Beautiful wooden stamps and other larger block prints are sold in little boutiques around the old quarter.

Here is an example of a store selling stunning silk wares from Vietnam. The stuff is not always cheap, but the craftsmanship is amazing. There are tons of hand embroidered pieces that show incredible attention to detail. A nice change from the "made in China" crap that dominates so many of the markets in Thailand. We spent lots of time admiring and oohing and aahing...

Stunning silk lanterns that can be found all around the old quarter - beautifully made and lovely to look at.

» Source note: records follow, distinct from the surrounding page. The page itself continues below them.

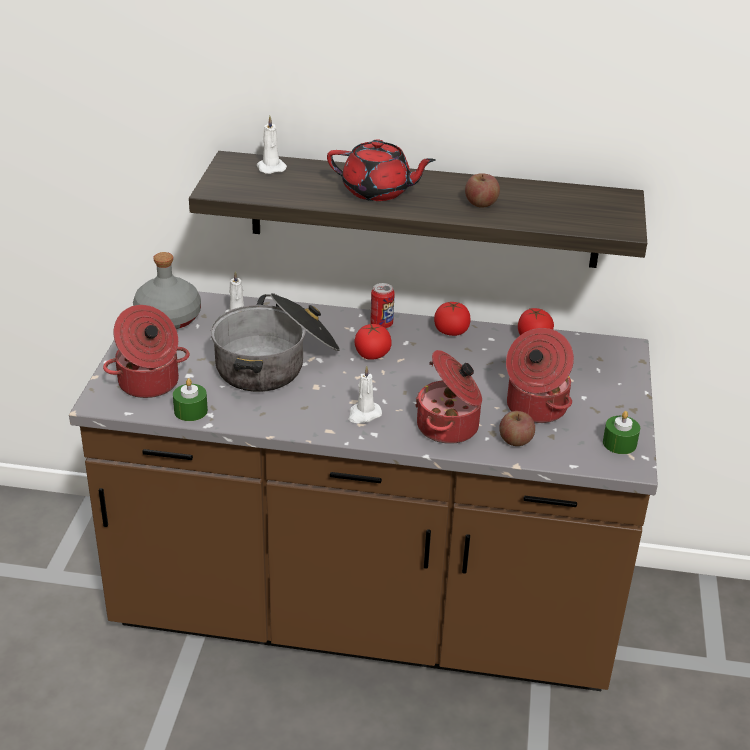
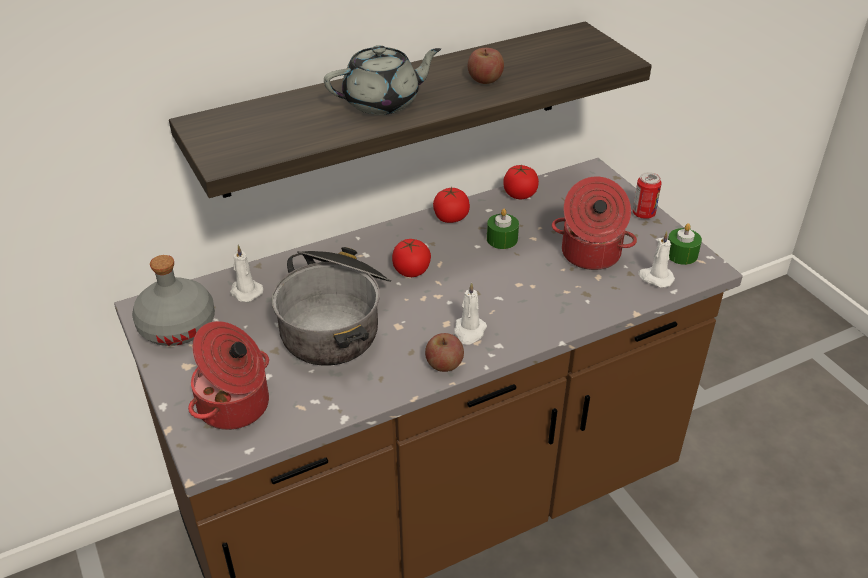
camera: 35 degrees left, 5 degrees up
green candle [173,378,208,421] -> green candle moved to [487,209,519,249]
white candle [257,116,287,174] -> white candle moved to [638,231,675,287]
red teapot [327,139,436,201] -> grey teapot [324,45,441,115]
can [370,283,395,328] -> can moved to [633,172,662,219]
cooking pot [415,350,482,444] -> none
apple [499,411,535,446] -> apple moved to [425,333,464,372]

Of course the food is going to be another whole new adventure for us here in Vietnam. It is clear that there will be lots of scrumptious things to eat. The Vietnamese have their own culinary style and it will be good to take it in after having experienced Thai food (which was incredible.) This is a dish that is eaten everywhere in Hanoi (and apparently throughout Vietnam). I believe it is called Pho (don't quote me on this) and it comes with a soup vegetable broth, noodles, meat of various kinds and then one is provided with a huge plate of excellent greens, many of which are herbs, that one mixes in with the soup as one eats. One could spend time worrying about how the greens are washed in local water - but we won't go there. The best food seems to come from all the local street stalls and we would hate to miss out.


This is another local eatery we went to just up the alley from where we are staying. It is usually crammed with students (so it seems) and it looks incredibly grimy. The food was very good.

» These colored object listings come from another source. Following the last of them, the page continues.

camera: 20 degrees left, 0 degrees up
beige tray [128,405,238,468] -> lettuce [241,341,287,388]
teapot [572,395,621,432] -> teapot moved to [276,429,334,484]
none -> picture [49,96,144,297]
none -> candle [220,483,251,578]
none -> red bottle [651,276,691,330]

There is a lot beautiful iron work on door ways over here, so I took a picture of one with Pippin and Kai modelling the hardware. Sometimes the doorways are made from carved wood which can also be stunning. Gosh, so much to talk about. We had better sign off soon so we can share more in our next blog.


One final thing I wanted to mention was the differences between the old and the younger generation. For one thing, apparently more than 65% of the population is under the age of 30. For many of those young people the strife of the past has not been a part of their lives like it was for their parents and grandparents. According to our guidebook, this can cause some strife since the prosperity is bringing new values to Vietnam and at times the older generation worries that the younger people are getting too soft. One can see around the city that many older people have visible injuries and we assume that it is from war injuries during the Vietnam war era. What a crazy thing these people must have gone through for all those years. It makes one sad to think that such a vibrant nation had to go through such terrible hardships.

As a parting gift we will leave you with a picture from an antique shop showing the beautiful old wares from times gone by. They are great places for spending time poking around.


Well enough from us for now. You will no doubt hear more from us again very soon.

Ronato, Skye, Kai & Pippin

1 comment:

  1. hi kai,
    just wanted to wish you a happy birthday! Its almost my birthday!